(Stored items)
....
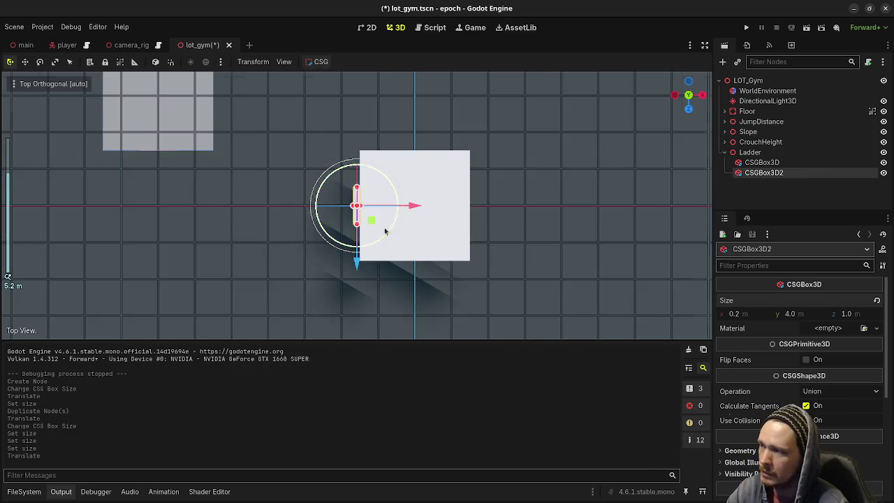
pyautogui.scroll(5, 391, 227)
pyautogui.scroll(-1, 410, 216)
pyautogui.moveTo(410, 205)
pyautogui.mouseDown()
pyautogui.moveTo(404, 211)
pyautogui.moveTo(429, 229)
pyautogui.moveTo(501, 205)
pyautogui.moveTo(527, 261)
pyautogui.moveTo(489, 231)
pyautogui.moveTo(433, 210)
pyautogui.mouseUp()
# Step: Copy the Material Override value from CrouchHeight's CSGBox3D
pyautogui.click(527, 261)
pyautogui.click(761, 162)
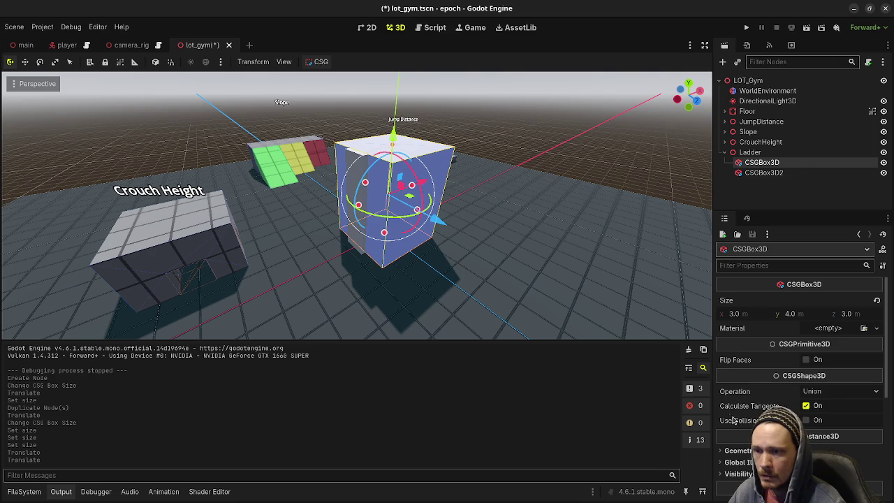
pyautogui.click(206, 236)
....
▶ _How to complete this task_
Check each line of the data above for the string "moveTo", then report how many lines have it, with no other words.

▶ _Answer section_
7